Because of this and many requests for a regularly scheduled Mass in the extraordinary form in Latin, Father Carey took the issue to his parish pastoral council, which gave unanimous approval.

His own interest comes from a love of music and awareness of how the treasury of sacred music in Latin enhanced the liturgy in past generations. Most weeks he will celebrate the Mass himself, but other priests, including Father Ronald Check, have also agreed to do so.

At this point, for the Latin sung response a five-member male schola cantorum has been assembled as well as a small Latin choir, but the goal is to have some congregational singing in the future, he said.

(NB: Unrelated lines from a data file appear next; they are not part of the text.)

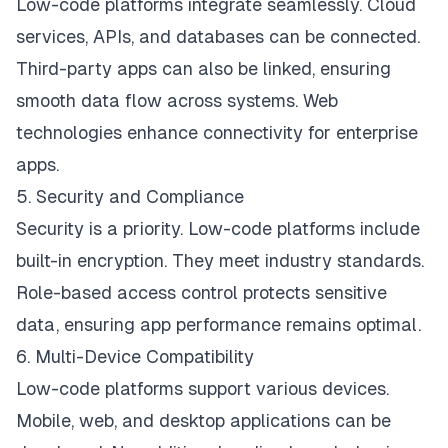
Low-code platforms integrate seamlessly. Cloud
services, APIs, and databases can be connected.
Third-party apps can also be linked, ensuring
smooth data flow across systems. Web
technologies enhance connectivity for enterprise
apps.
5. Security and Compliance
Security is a priority. Low-code platforms include
built-in encryption. They meet industry standards.
Role-based access control protects sensitive
data, ensuring app performance remains optimal.
6. Multi-Device Compatibility
Low-code platforms support various devices.
Mobile, web, and desktop applications can be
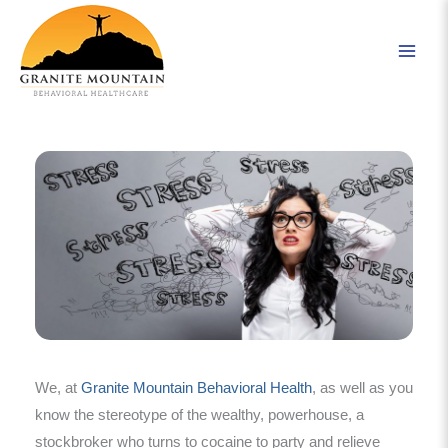
Skip
to
content
We, at
Granite Mountain Behavioral Health
, as well as you
know the stereotype of the wealthy, powerhouse, a
stockbroker who turns to cocaine to party and relieve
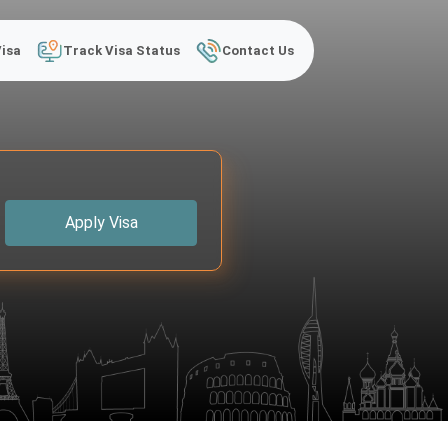
Visa
Track Visa Status
Contact Us
Apply Visa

Music director for the weekly Mass is Dr. Robert Hall, who was a music teacher before entering the medical profession. “I grew up with Latin Masses as an altar server in the former Holy Child Parish,” he said.

The sung portions of the Mass are spanided between the ordinary and the proper; the ordinary includes the prayers which never vary and the proper includes sung portions of Scripture which vary from week to week, he explained.

Dr. Rudolph Masciantonio, who lives in Center City and is chairman of the Philadelphia Chapter of the Latin Literary Association, also grew up with Latin Masses and missed them very much when the vernacular was introduced in the ordinary form of the Mass. It’s not just people from his generation that are drawn to the Latin Mass in the extraordinary rite, he believes.

“There is a huge interest, especially among young people,” he said.

Mostly he has been going to low Masses which are not sung, or for a sung Mass he’s traveled to Berlin, N.J.

“We are grateful for both, but the sung Mass is beautiful,” he said.

Masciantonio believes the Latin Mass in the extraordinary form may draw some people back to Mass who had stopped attending. That would not include Frank Wilson, a member of St. Paul who usually attends the daily English-language Mass in the ordinary form, but still has a great love for the older form.

“The first Latin Mass at St. Paul’s was an amazing experience; the aesthetic dimension to worship should never be underestimated,” he said. “People want to have beauty attached to their faith and why shouldn’t it be beautiful? It would be a very strange person who could hear the last movement of Bach’s B Minor Mass and not realize the faith dimension to it.”

Lou Baldwin is a member of St. Leo Parish and a freelance writer.